Abstract

WHOs Diarrhoeal Disease Control (CDD) Programme encourages national CDD programs to center activities around improving case management practices to reduce mortality from diarrhea since proper case management practices can deliver 90% of children with diarrhea from death. Its 2nd priority is to reduce diarrheal incidence and associated harmful effects especially malnutrition. In fact WHO provides in service training on breast feeding promotion for health workers to support national CDD programs. Eventually it will support research on implementation of breast feeding programs.

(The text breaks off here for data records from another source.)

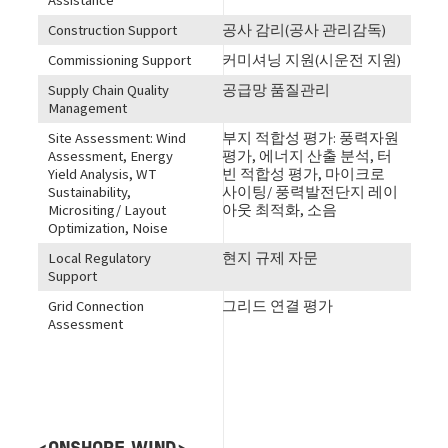
Construction Support
공사 감리(공사 관리감독)
Commissioning Support
커미셔닝 지원(시운전 지원)
Supply Chain Quality
공급망 품질관리
Management
Site Assessment: Wind
부지 적합성 평가: 풍력자원
Assessment, Energy
평가, 에너지 산출 분석, 터
Yield Analysis, WT
빈 적합성 평가, 마이크로
Sustainability,
사이팅/ 풍력발전단지 레이
Micrositing/ Layout
아웃 최적화, 소음
Optimization, Noise
Local Regulatory
현지 규제 자문
Support
Grid Connection
그리드 연결 평가
Assessment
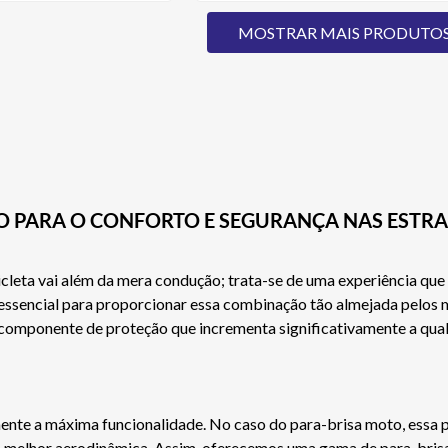
O PARA O CONFORTO E SEGURANÇA NAS ESTR
eta vai além da mera condução; trata-se de uma experiência que re
ssencial para proporcionar essa combinação tão almejada pelos mo
componente de proteção que incrementa significativamente a qua
nte a máxima funcionalidade. No caso do para-brisa moto, essa pe
uma melhor aerodinâmica. Assim, oferecemos uma gama de para-bri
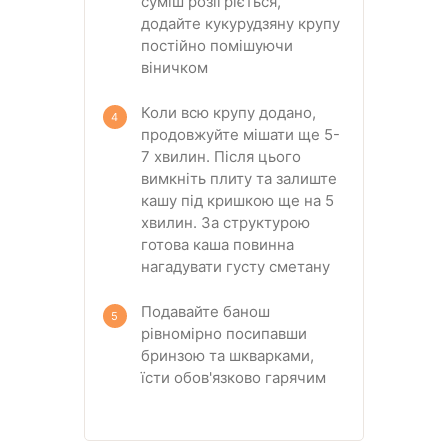
суміш розігріється,
додайте кукурудзяну крупу
постійно помішуючи
віничком
Коли всю крупу додано,
продовжуйте мішати ще 5-
7 хвилин. Після цього
вимкніть плиту та залиште
кашу під кришкою ще на 5
хвилин. За структурою
готова каша повинна
нагадувати густу сметану
Подавайте банош
рівномірно посипавши
бринзою та шкварками,
їсти обов'язково гарячим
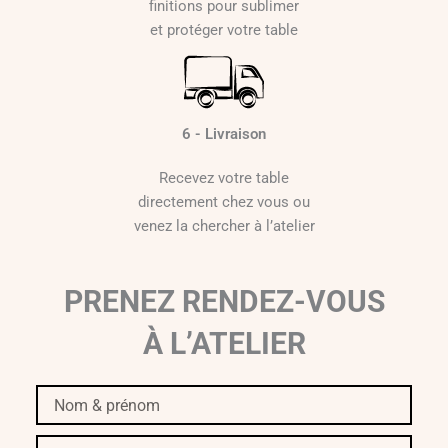
finitions pour sublimer
et protéger votre table
6 - Livraison
Recevez votre table
directement chez vous ou
venez la chercher à l’atelier
PRENEZ RENDEZ-VOUS
À L’ATELIER
Nom
&
prénom
Téléphone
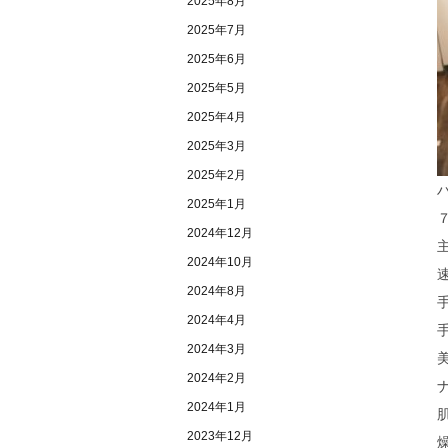
2025年8月
2025年7月
2025年6月
2025年5月
2025年4月
2025年3月
2025年2月
2025年1月
2024年12月
2024年10月
2024年8月
2024年4月
2024年3月
2024年2月
2024年1月
2023年12月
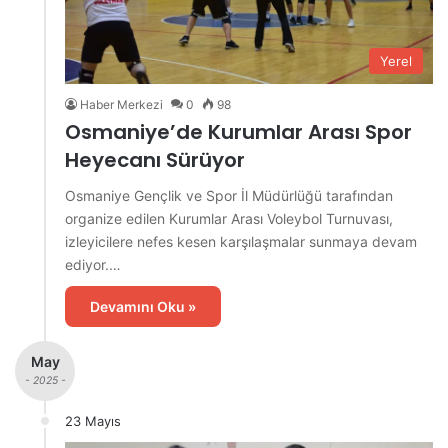
Yerel
Haber Merkezi
0
98
Osmaniye’de Kurumlar Arası Spor
Heyecanı Sürüyor
Osmaniye Gençlik ve Spor İl Müdürlüğü tarafından
organize edilen Kurumlar Arası Voleybol Turnuvası,
izleyicilere nefes kesen karşılaşmalar sunmaya devam
ediyor.…
Devamını Oku »
May
- 2025 -
23 Mayıs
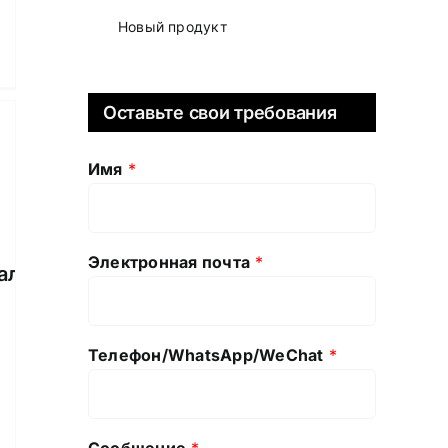
Новый продукт
Оставьте свои требования
Имя
*
Электронная почта
*
альная
Телефон/WhatsApp/WeChat
*
Сообщение
*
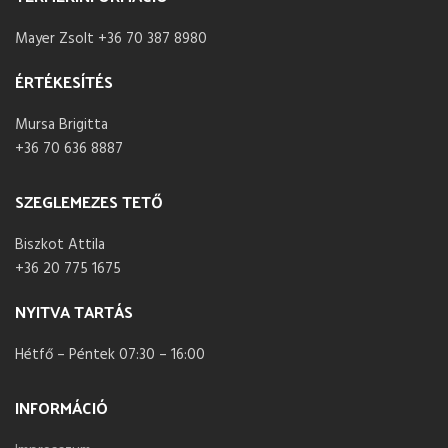
Mayer Zsolt +36 70 387 8980
ÉRTÉKESÍTÉS
Mursa Brigitta
+36 70 636 8887
SZEGLEMEZES TETŐ
Biszkot Attila
+36 20 775 1675
NYITVA TARTÁS
Hétfő – Péntek 07:30 – 16:00
INFORMÁCIÓ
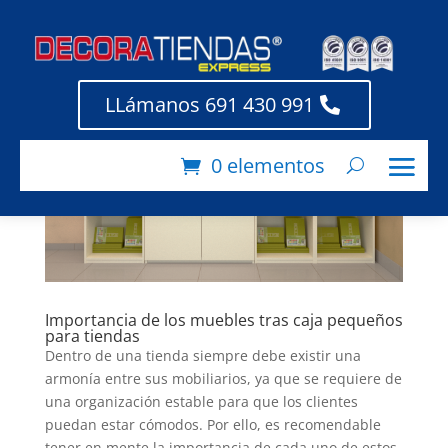
LLámanos 691 430 991
0 elementos
Importancia de los muebles tras caja pequeños
para tiendas
Dentro de una tienda siempre debe existir una
armonía entre sus mobiliarios, ya que se requiere de
una organización estable para que los clientes
puedan estar cómodos. Por ello, es recomendable
tener en mente la importancia de cada uno de estos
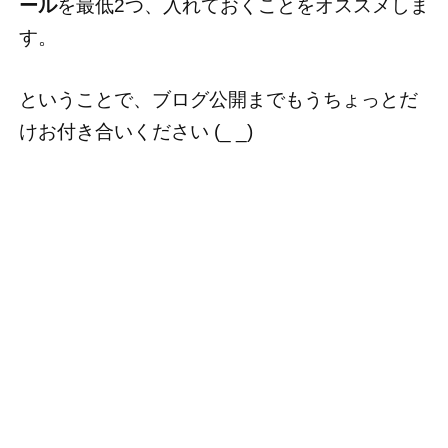
ール
を最低2つ、入れておくことをオススメしま
す。
ということで、ブログ公開までもうちょっとだ
けお付き合いください (_ _)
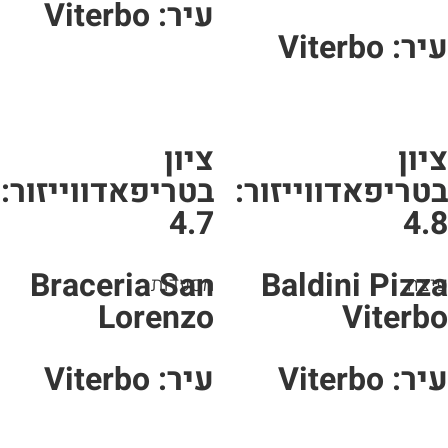
עיר: Viterbo
ר: Viterbo
יון
ציון
טריפאדווייזור:
בטריפאדווייזור:
4.7
4.
Braceria San
Baldini Pizz
יצה
מסעדות
Lorenzo
Viterb
ר: Viterbo
עיר: Viterbo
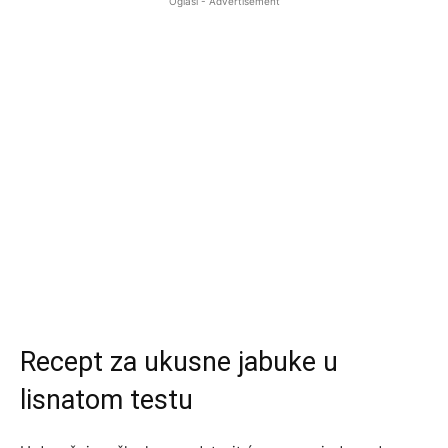
Oglasi - Advertisement
Recept za ukusne jabuke u
lisnatom testu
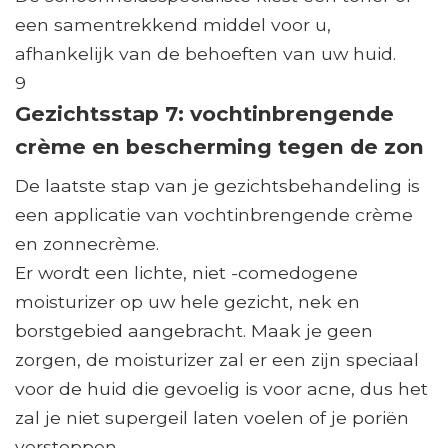
een samentrekkend middel voor u,
afhankelijk van de behoeften van uw huid.
9
Gezichtsstap 7: vochtinbrengende
crème en bescherming tegen de zon
De laatste stap van je gezichtsbehandeling is
een applicatie van vochtinbrengende crème
en zonnecrème.
Er wordt een lichte, niet -comedogene
moisturizer op uw hele gezicht, nek en
borstgebied aangebracht. Maak je geen
zorgen, de moisturizer zal er een zijn speciaal
voor de huid die gevoelig is voor acne, dus het
zal je niet supergeil laten voelen of je poriën
verstoppen.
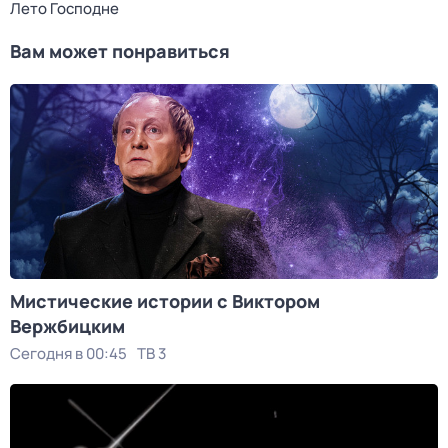
Лето Господне
Вам может понравиться
Мистические истории с Виктoром
Bержбицким
Сегодня в 00:45
ТВ 3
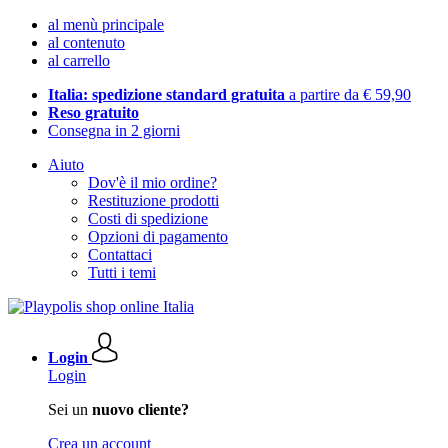
al menù principale
al contenuto
al carrello
Italia: spedizione standard gratuita
a partire da € 59,90
Reso gratuito
Consegna in 2 giorni
Aiuto
Dov'è il mio ordine?
Restituzione prodotti
Costi di spedizione
Opzioni di pagamento
Contattaci
Tutti i temi
Login
Login
Sei un
nuovo cliente?
Crea un account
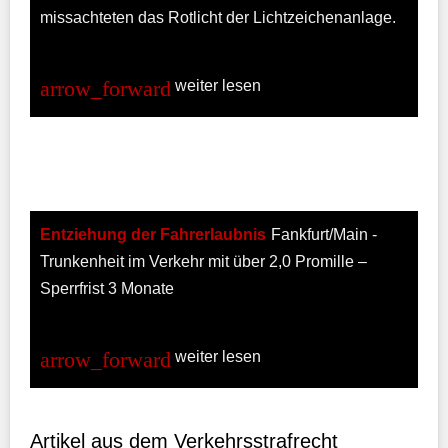
missachteten das Rotlicht der Lichtzeichenanlage.
weiter lesen
Entziehung der Fahrerlaubnis
Fankfurt/Main -
Trunkenheit im Verkehr mit über 2,0 Promille –
Sperrfrist 3 Monate
weiter lesen
Artikel aus dem Verkehrsstrafrecht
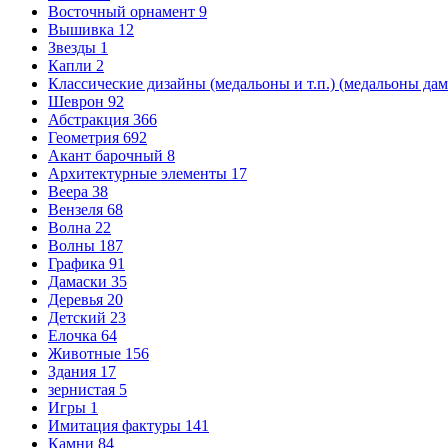
Восточный орнамент
9
Вышивка
12
Звезды
1
Капли
2
Классические дизайны (медальоны и т.п.) (медальоны да
Шеврон
92
Абстракция
366
Геометрия
692
Акант барочный
8
Архитектурные элементы
17
Веера
38
Вензеля
68
Волна
22
Волны
187
Графика
91
Дамаски
35
Деревья
20
Детский
23
Елочка
64
Животные
156
Здания
17
зернистая
5
Игры
1
Имитация фактуры
141
Камни
84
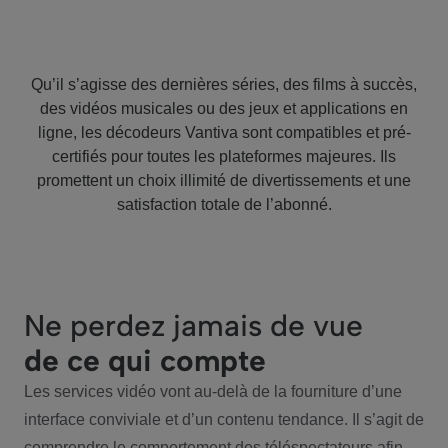
Qu’il s’agisse des dernières séries, des films à succès,
des vidéos musicales ou des jeux et applications en
ligne, les décodeurs Vantiva sont compatibles et pré-
certifiés pour toutes les plateformes majeures. Ils
promettent un choix illimité de divertissements et une
satisfaction totale de l’abonné.
Ne perdez jamais de vue
de ce qui compte
Les services vidéo vont au-delà de la fourniture d’une
interface conviviale et d’un contenu tendance. Il s’agit de
comprendre le comportement des téléspectateurs afin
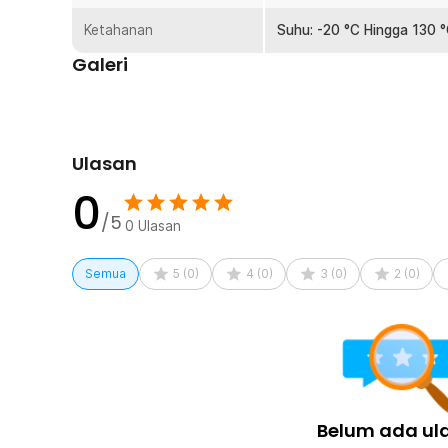
Ketahanan
Suhu: -20 °C Hingga 130 
Galeri
Ulasan
0
/5
0
Ulasan
Ingin menyeduh teh tanpa repot menyaring daun tehnya?
teh tahan panas. Di dalam teko ini, Anda bisa menyeduh t
Semua
5
(
0
)
4
(
0
)
3
(
0
)
2
(
0
)
dengan saringan filter kaca pada bagian tengahnya unt
rempah-rempah atau potongan buah. Filternya dibekali lu
untuk proses ekstrak yang optimal. Setelah penyeduhan 
dengan mengangkat filter kaca dari teko.
Fitur
Belum ada ul
Tampak Minimalis dan Oriental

Research indicates that breast feeding could reduce diarrhea morbidity 8-32%. Further it shows that breast feeding not only significantly reduces the risk of diarrhea for infants especially 1-6 month infants but also can prevent adverse nutritional effects of diarrhea. In addition a child with diarrhea often does not want to eat solid foods but eagerly wants to breast feed. Further the frequency and duration of breast feeding changes little during a diarrheal episode thus the much needed energy intake during sickness remains relatively high. Moreover continued breast feeding during a diarrheal episode reduces the mortality risk greatly. For example the median relative risk of death from diarrhea among 1-6 month old infants who do not breast feed at all is 25 when compared to exclusively breast fed infants. This risk falls to 8.6 among the same age infants who partially breast feed when compared to those that are exclusively breast fed. The benefits of breast milk include its important role in preventing and managing diarrhea related dehydration and in reducing exposure to contaminated foods and fluids. Cost effectiveness studies demonstrate that the cost/diarrhea episode and cost/diarrhea death averted could be greatly reduced if CDD programs promote breast feeding.